TEXTO EM EXCERTO:
....................
Há ainda um fôlego final para a brilhante geração comandada pelo médio Kevin De Bruyne.

Gonçalo Palma

A Bélgica teve uma das melhores seleções de futebol deste século, mesmo que não tenha ganho quaisquer títulos. Há ainda resquícios dessa grande equipa, os suficientes para se prever mais uma campanha longa no Mundial. 

A despedida de uma grande geração
Já cheira a adeus esta grande geração belga, que ganhou visibilidade a partir do Mundial de 2014. Só dois jogadores dessa colheita dourada se mantêm firmemente entre os melhores do mundo da atualidade: o guarda-redes do Real Madrid, Courtois, e o médio Kevin De Bruyne, premiado como o melhor jogador da Premier League em dois dos últimos três anos com a camisola do Manchester City - curiosamente, ambos foram campeões belgas pelo mais pequeno Genk, em 2010-11. Na curva descendente, parecem estar Eden Hazard (que raramente tem jogado pelo Real Madrid), os ex-benfiquistas Axel Witsel (desde há poucos meses no rival Atletico Madrid) e Vertonghen (agora no Anderlecht) ou o ponta-de-lança Dries Mertens (do Galatasaray), mas que permanecem como ativos da equipa A do país. Há ainda o ponta-de-lança lesionado Lukaku (do Inter de Milão), que foi uma incógnita até ao anúncio da convocatória pelo selecionador Roberto Martínez, treinador responsável pela melhor participação de sempre da Bélgica em Mundiais, com um 3º lugar em 2018. Fizeram parte desse feito o lateral-direito do Borussia Dortmund, Thomas Meunier, ou o ponta-de-lança Batshuayi, que trocou há poucos meses o Besiktas pelo Fenerbahçe. Estes dois estão também prontos para o Catar 2022.

 

Os finais nos oitavos

Apesar da Bélgica ter tido já um número elevado de qualificações para o Mundial - o Catar 2022 vai ser a 14ª presença dos "Diabos Vermelhos" -, a seleção só atingiu um lugar de pódio em 2018. Antes, o melhor que tinha conseguido havia sido um 4º lugar com uma equipa de topo no México '86. Nessa campanha, consta um dos jogos mais memoráveis da história do Mundial, o longo e emocionante 4-3 (após prolongamento) que eliminou a União Soviética de um Belanov em grande forma.
 
Há uma tendência crónica para a eliminação da Bélgica nos oitavos-de-final ou para o posicionamento entre o 9º e os 16º lugar: em 12 participações no Mundial, a Bélgica ficou-se por esta fase por oito vezes. A equipa vermelha viu fugir por pouco o título europeu de 1980, com um golo a dois minutos do fim do alemão Hrubesch. Mas a seleção masculina pode gabar-se de uma medalha de ouro olímpica em 1920, quando os melhores do mundo ainda jogavam nesta competição, aproveitando bem o factor casa na Antuérpia, a cidade anfitriã dessas olimpíadas.
 
Tal como em Portugal, também há três grandes na liga belga, mas divididos por três cidades diferentes: o hegemónico Anderlecht (da capital Bruxelas), o Club Brugge (de Bruges) e o Standard Liège. Todos estes clubes já venceram competições europeias, mas nunca a mais desejada: a Taça dos Campeões Europeus. Nem mesmo o Anderlecht. Mas houve ainda um clube que surpreendeu tudo e todos em 1987-88, o Mechelen (ou Malines), que ganharia surpreedentemente a Taça dos Vencedores das Taças.
....................
MATERIAL FORNECIDO:
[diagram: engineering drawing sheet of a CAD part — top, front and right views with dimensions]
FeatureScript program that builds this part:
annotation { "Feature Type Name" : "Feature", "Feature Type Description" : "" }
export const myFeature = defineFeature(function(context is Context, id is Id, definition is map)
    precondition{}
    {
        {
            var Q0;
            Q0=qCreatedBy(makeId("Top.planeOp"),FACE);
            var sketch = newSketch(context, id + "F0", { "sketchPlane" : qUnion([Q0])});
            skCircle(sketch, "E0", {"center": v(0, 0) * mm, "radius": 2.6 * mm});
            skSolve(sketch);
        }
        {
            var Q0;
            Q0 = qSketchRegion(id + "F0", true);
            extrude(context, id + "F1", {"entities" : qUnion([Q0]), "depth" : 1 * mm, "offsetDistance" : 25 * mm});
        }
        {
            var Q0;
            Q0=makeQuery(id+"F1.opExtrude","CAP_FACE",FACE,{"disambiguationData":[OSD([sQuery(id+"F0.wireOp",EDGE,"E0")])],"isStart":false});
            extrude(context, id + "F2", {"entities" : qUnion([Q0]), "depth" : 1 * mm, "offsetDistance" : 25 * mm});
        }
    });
....................
CONJUNTO DE TAREFAS:
1. Responda, com base no texto sobre a Bélgica, às perguntas seguintes:
(a) Em que ano a Bélgica conseguiu o 3º lugar num Mundial?
(b) Que jogador marcou o golo que tirou à Bélgica o título europeu de 1980?
(c) Que clube belga ganhou a Taça dos Vencedores das Taças em 1987-88?
2. Transcreva do texto sobre a Bélgica o trecho que se inicia nas palavras "Há ainda um" e termina em "longa no Mundial.".
Responda com base apenas no texto sobre a Bélgica.

RESPOSTAS POR TAREFA:
1.
(a) Em 2018.
(b) O alemão Hrubesch.
(c) O Mechelen (ou Malines).

2.
Há ainda um fôlego final para a brilhante geração comandada pelo médio Kevin De Bruyne.

Gonçalo Palma

A Bélgica teve uma das melhores seleções de futebol deste século, mesmo que não tenha ganho quaisquer títulos. Há ainda resquícios dessa grande equipa, os suficientes para se prever mais uma campanha longa no Mundial.